E quanto aos rituais…. eu sou DEFENSOR árduo dos rituais. Eles são fundamentais para a cultura. Natal, Páscoa, Pesach, ano novo (cristão, chinês, hebreu), bodas, aniversários, funerais, etc. A questão é que todos os rituais desnudam os valores culturais. Estudei por 30 anos os rituais de parto para me convencer que eles apontam para os valores do patriarcado e que se assentam sobre o mito da defectividade essencial da mulher. Esta é a questão central: os rituais nos mostram quem somos!! Fazem isso porque operam na sombra do inconsciente e não sob a luz da razão!

Por isso eles são poderosos e reveladores. Sob a luminosidade da razão eles murcham, secam e ….. se transmutam. Os rituais não são estanques e imóveis; eles caminham dois passos atrás do nosso conhecimento e dos valores sociais, e nos seguem de perto. Quando a razão impõe um novo entendimento da realidade, os rituais se modificam para se adaptar à novidade. Os rituais são eternos, mas não imóveis. Sua metamorfose adaptativa é o que lhes confere a imortalidade.
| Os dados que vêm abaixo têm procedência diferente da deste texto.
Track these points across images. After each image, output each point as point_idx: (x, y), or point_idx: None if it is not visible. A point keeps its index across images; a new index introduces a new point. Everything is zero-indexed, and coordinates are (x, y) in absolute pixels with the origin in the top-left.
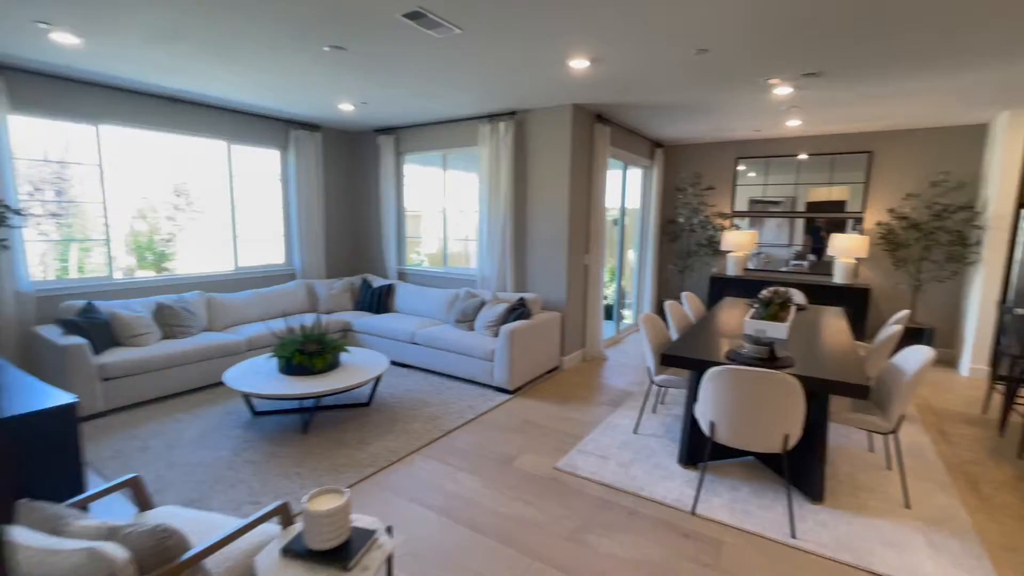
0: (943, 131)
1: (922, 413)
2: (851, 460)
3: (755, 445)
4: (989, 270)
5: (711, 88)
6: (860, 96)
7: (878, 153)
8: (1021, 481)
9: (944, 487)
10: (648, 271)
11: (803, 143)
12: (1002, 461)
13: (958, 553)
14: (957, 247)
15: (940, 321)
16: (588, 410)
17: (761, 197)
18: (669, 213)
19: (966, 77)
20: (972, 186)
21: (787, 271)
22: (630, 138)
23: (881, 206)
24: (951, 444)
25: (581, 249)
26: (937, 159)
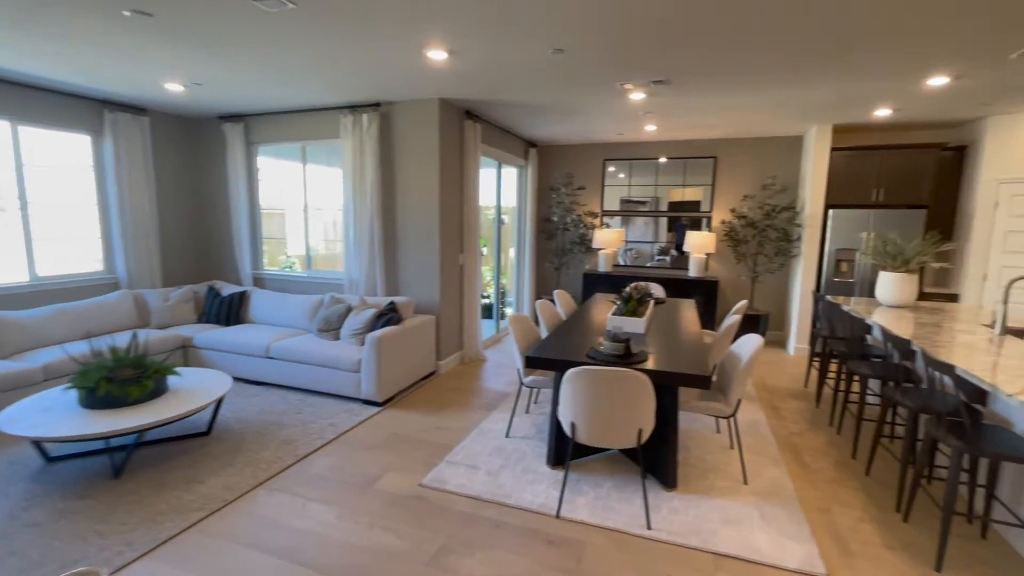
0: (771, 140)
1: (759, 391)
2: (701, 443)
3: (612, 442)
4: (807, 262)
5: (572, 90)
6: (703, 106)
7: (721, 158)
8: (832, 446)
9: (775, 460)
10: (527, 269)
11: (661, 147)
12: (818, 430)
13: (784, 522)
14: (783, 242)
15: (773, 307)
16: (462, 416)
17: (629, 197)
18: (544, 212)
19: (783, 94)
20: (793, 189)
21: (652, 266)
22: (503, 137)
23: (725, 206)
24: (781, 418)
25: (456, 248)
26: (767, 165)
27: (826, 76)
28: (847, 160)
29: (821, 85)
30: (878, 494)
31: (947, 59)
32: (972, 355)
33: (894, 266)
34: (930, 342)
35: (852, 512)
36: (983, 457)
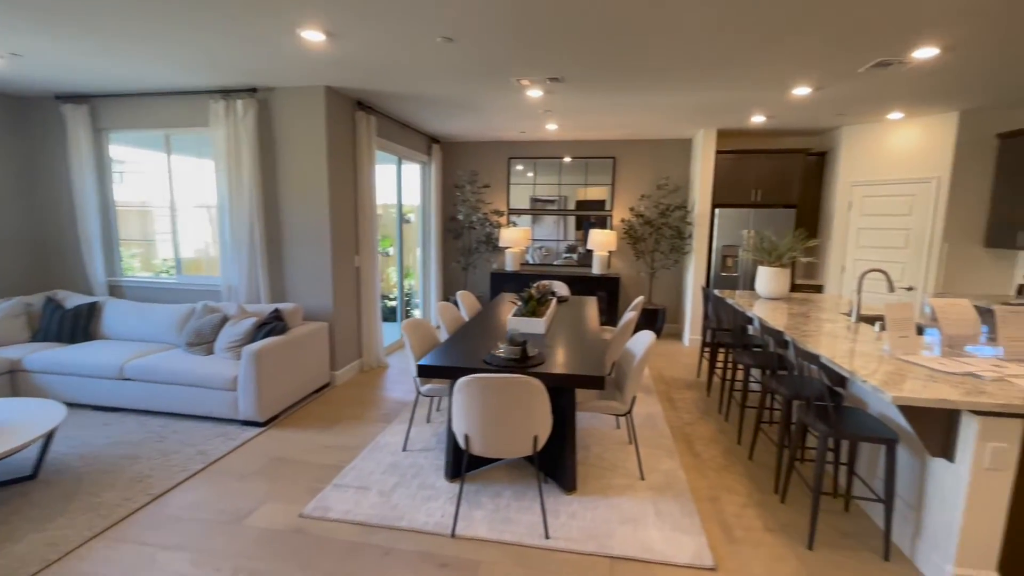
0: (665, 142)
1: (657, 383)
2: (601, 440)
3: (508, 452)
4: (698, 258)
5: (467, 83)
6: (599, 106)
7: (620, 159)
8: (721, 434)
9: (670, 452)
10: (433, 269)
11: (564, 147)
12: (709, 418)
13: (677, 515)
14: (677, 240)
15: (670, 301)
16: (357, 431)
17: (538, 196)
18: (450, 210)
19: (672, 98)
20: (685, 189)
21: (559, 264)
22: (403, 131)
23: (624, 205)
24: (676, 409)
25: (351, 249)
26: (661, 166)
27: (708, 83)
28: (730, 163)
29: (705, 91)
30: (760, 478)
31: (807, 72)
32: (834, 343)
33: (769, 261)
34: (799, 332)
35: (737, 498)
36: (844, 439)
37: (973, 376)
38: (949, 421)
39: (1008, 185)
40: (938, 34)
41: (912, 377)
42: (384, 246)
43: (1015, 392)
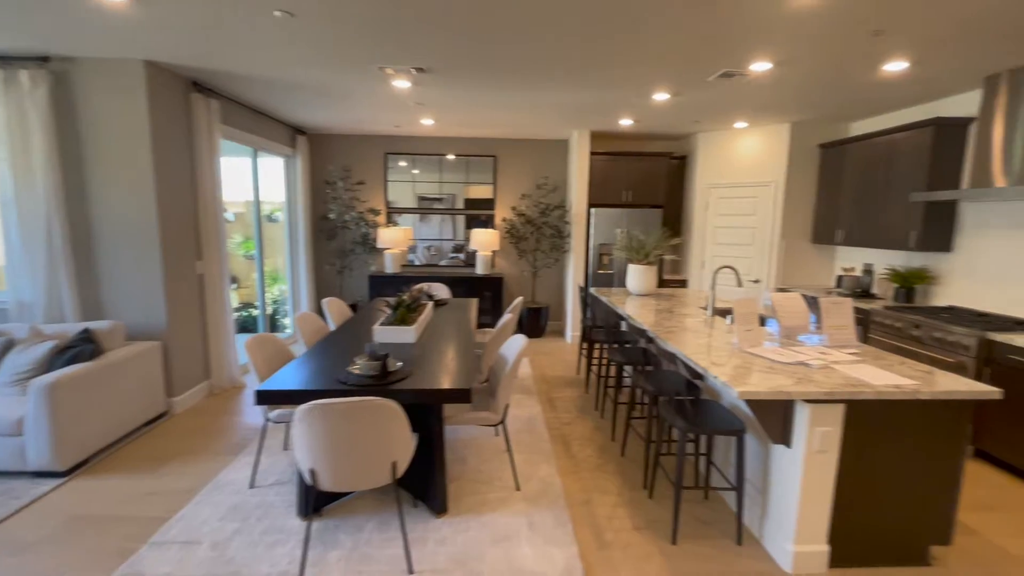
0: (543, 143)
1: (538, 384)
2: (479, 450)
3: (363, 483)
4: (576, 257)
5: (325, 68)
6: (473, 101)
7: (501, 157)
8: (597, 431)
9: (547, 456)
10: (303, 273)
11: (444, 143)
12: (586, 416)
13: (550, 525)
14: (556, 239)
15: (552, 300)
16: (194, 469)
17: (427, 194)
18: (321, 209)
19: (545, 97)
20: (563, 189)
21: (445, 265)
22: (258, 120)
23: (507, 204)
24: (555, 409)
25: (191, 254)
26: (541, 166)
27: (576, 84)
28: (603, 164)
29: (573, 91)
30: (631, 474)
31: (665, 78)
32: (691, 338)
33: (638, 259)
34: (662, 328)
35: (609, 498)
36: (702, 434)
37: (804, 365)
38: (786, 410)
39: (827, 189)
40: (770, 50)
41: (756, 370)
42: (247, 248)
43: (837, 379)
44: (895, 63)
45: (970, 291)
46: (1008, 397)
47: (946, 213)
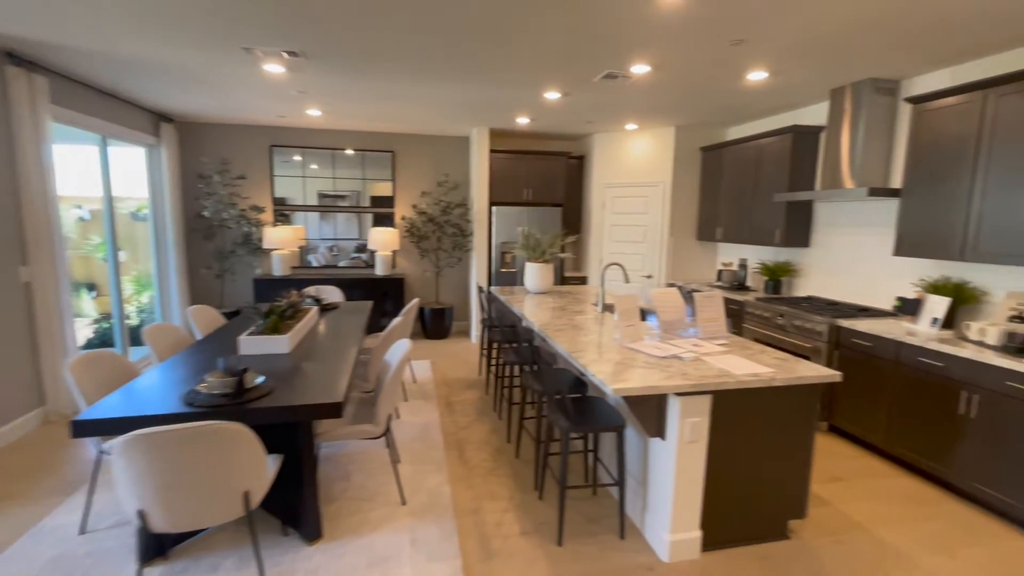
0: (443, 139)
1: (439, 387)
2: (367, 464)
3: (208, 519)
4: (479, 255)
5: (176, 44)
6: (363, 94)
7: (400, 153)
8: (493, 433)
9: (439, 465)
10: (174, 278)
11: (337, 137)
12: (484, 418)
13: (435, 540)
14: (459, 237)
15: (457, 299)
16: (10, 518)
17: (328, 190)
18: (195, 206)
19: (440, 92)
20: (464, 187)
21: (346, 266)
22: (106, 102)
23: (407, 202)
24: (453, 414)
25: (14, 259)
26: (441, 163)
27: (469, 80)
28: (504, 162)
29: (468, 87)
30: (524, 476)
31: (553, 77)
32: (578, 336)
33: (534, 257)
34: (553, 326)
35: (499, 503)
36: (585, 433)
37: (678, 358)
38: (660, 403)
39: (708, 189)
40: (646, 54)
41: (633, 365)
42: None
43: (705, 370)
44: (756, 73)
45: (825, 282)
46: (853, 376)
47: (804, 212)
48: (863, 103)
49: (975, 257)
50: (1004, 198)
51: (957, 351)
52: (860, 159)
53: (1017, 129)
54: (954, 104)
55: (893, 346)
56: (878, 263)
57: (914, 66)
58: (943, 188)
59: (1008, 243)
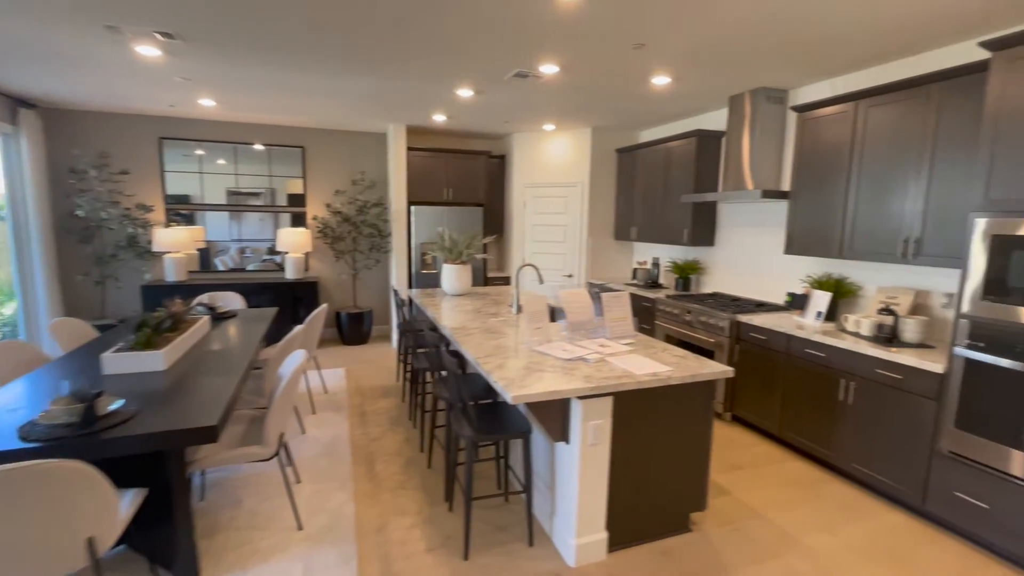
0: (359, 135)
1: (352, 396)
2: (262, 488)
3: (39, 573)
4: (398, 257)
5: (23, 15)
6: (261, 83)
7: (311, 149)
8: (407, 444)
9: (344, 482)
10: (41, 286)
11: (240, 130)
12: (399, 428)
13: (332, 565)
14: (377, 238)
15: (377, 303)
16: None
17: (240, 188)
18: (67, 204)
19: (346, 85)
20: (382, 185)
21: (254, 269)
22: None
23: (320, 201)
24: (366, 424)
25: None
26: (357, 160)
27: (376, 72)
28: (423, 160)
29: (377, 80)
30: (435, 488)
31: (464, 74)
32: (488, 338)
33: (451, 258)
34: (462, 329)
35: (406, 519)
36: (487, 443)
37: (583, 360)
38: (563, 408)
39: (624, 190)
40: (552, 54)
41: (539, 369)
42: None
43: (608, 372)
44: (660, 77)
45: (729, 279)
46: (751, 368)
47: (709, 213)
48: (757, 110)
49: (851, 255)
50: (872, 201)
51: (836, 342)
52: (756, 163)
53: (882, 137)
54: (832, 113)
55: (784, 339)
56: (773, 261)
57: (799, 77)
58: (824, 191)
59: (876, 242)
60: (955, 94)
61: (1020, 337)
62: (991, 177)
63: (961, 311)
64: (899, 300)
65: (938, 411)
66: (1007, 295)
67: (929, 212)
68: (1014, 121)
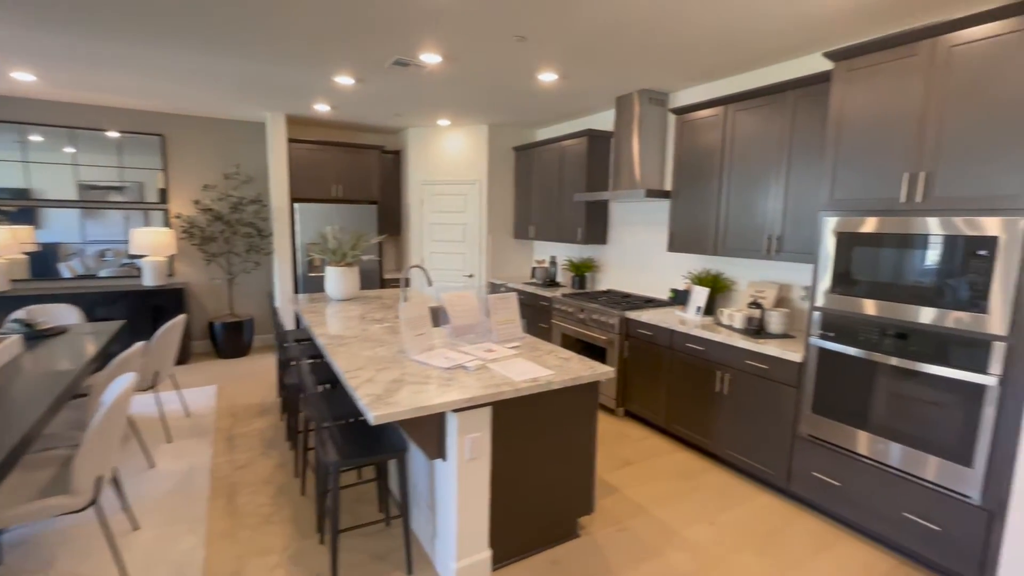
0: (232, 124)
1: (222, 418)
2: (81, 543)
3: None
4: (281, 259)
5: None
6: (101, 56)
7: (172, 138)
8: (280, 468)
9: (196, 523)
10: None
11: (82, 112)
12: (273, 450)
13: None
14: (256, 238)
15: (260, 310)
16: None
17: (91, 180)
18: None
19: (215, 67)
20: (260, 180)
21: (108, 276)
22: None
23: (186, 197)
24: (233, 450)
25: None
26: (230, 152)
27: (234, 52)
28: (307, 154)
29: (237, 62)
30: (306, 518)
31: (340, 60)
32: (364, 349)
33: (335, 260)
34: (339, 339)
35: (270, 559)
36: (349, 467)
37: (463, 368)
38: (439, 422)
39: (521, 188)
40: (433, 41)
41: (413, 382)
42: None
43: (487, 380)
44: (547, 74)
45: (621, 276)
46: (640, 363)
47: (602, 211)
48: (642, 111)
49: (724, 252)
50: (741, 200)
51: (712, 336)
52: (641, 163)
53: (748, 141)
54: (706, 116)
55: (668, 334)
56: (660, 258)
57: (678, 80)
58: (700, 191)
59: (745, 239)
60: (808, 101)
61: (863, 327)
62: (835, 179)
63: (814, 304)
64: (766, 294)
65: (798, 398)
66: (851, 288)
67: (788, 211)
68: (853, 128)
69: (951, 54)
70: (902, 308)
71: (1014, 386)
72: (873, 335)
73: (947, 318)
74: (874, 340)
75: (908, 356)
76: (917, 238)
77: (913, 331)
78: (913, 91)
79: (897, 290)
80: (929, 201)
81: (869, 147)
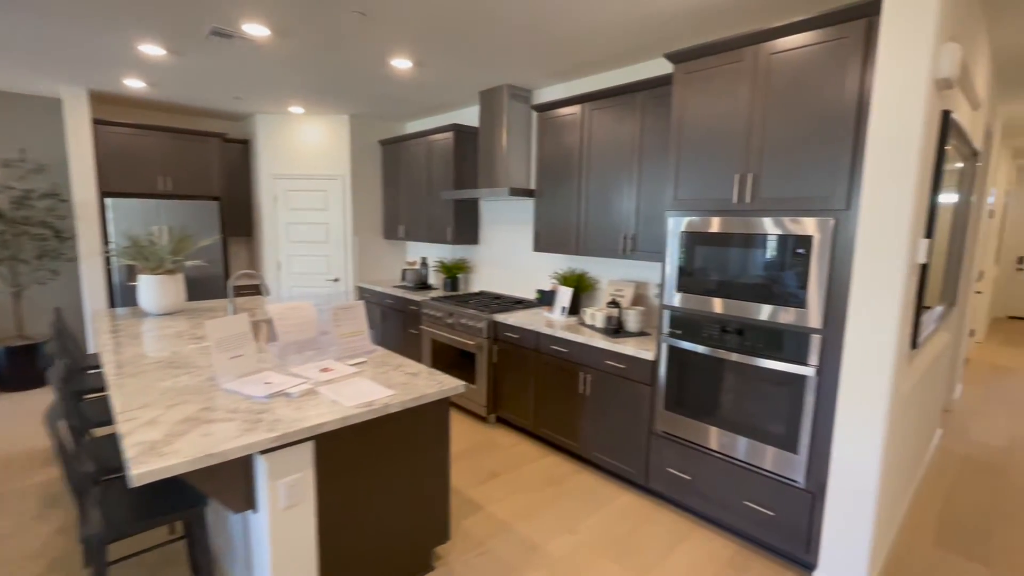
0: (15, 98)
1: None
2: None
3: None
4: (89, 265)
5: None
6: None
7: None
8: (60, 535)
9: None
10: None
11: None
12: (56, 510)
13: None
14: (52, 242)
15: None
16: None
17: None
18: None
19: None
20: (57, 169)
21: None
22: None
23: None
24: None
25: None
26: (10, 133)
27: None
28: (122, 139)
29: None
30: None
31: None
32: (161, 379)
33: (150, 267)
34: (133, 365)
35: None
36: (136, 532)
37: (285, 395)
38: (244, 468)
39: (389, 185)
40: (257, 10)
41: (209, 420)
42: None
43: (311, 409)
44: (400, 60)
45: (493, 277)
46: (509, 368)
47: (472, 210)
48: (506, 107)
49: (585, 251)
50: (599, 199)
51: (574, 336)
52: (507, 160)
53: (604, 140)
54: (565, 114)
55: (533, 336)
56: (528, 258)
57: (540, 77)
58: (562, 190)
59: (604, 239)
60: (655, 103)
61: (707, 324)
62: (678, 179)
63: (664, 302)
64: (624, 292)
65: (652, 395)
66: (696, 286)
67: (640, 211)
68: (692, 129)
69: (771, 61)
70: (739, 305)
71: (828, 376)
72: (716, 332)
73: (776, 314)
74: (716, 337)
75: (745, 351)
76: (749, 237)
77: (749, 327)
78: (741, 95)
79: (734, 288)
80: (757, 202)
81: (706, 149)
Acabar com as mutilações genitais tem o mesmo sentido de terminar com os sacrifícios sobre animais que fazíamos em um passado não muito distante. Pareciam ter sentido, mas aos poucos – calcinados pela luz da razão – foram desaparecendo. O mesmo precisa ocorrer com os rituais humilhantes ou violentos – como as mutilações.

Se as mutilações tinham alguma vantagem higiênica e identificatória há milhares de anos estas funções desapareceram. Ninguém pode admitir que sua proximidade com Deus se deve por ter a vulva deformada ou o prepúcio amputado. A ciência inclusive nos mostra o quanto perdemos de sensibilidade e prazer com estas perdas e cortes. A abolição destas mutilações em crianças é um marco civilizatório essencial.

Estabeleça-se que nenhuma criança pode ter seu corpo violado por práticas ritualísticas e mutilatórias e que qualquer adesão a estes grupos religiosos através dessas práticas só possa ocorra após a maioridade. Essa mudança nas práticas permitiria que as marcas, quaisquer que sejam, ocorram sob o controle de um sujeito livre para tomar decisões perenes sobre o seu próprio corpo.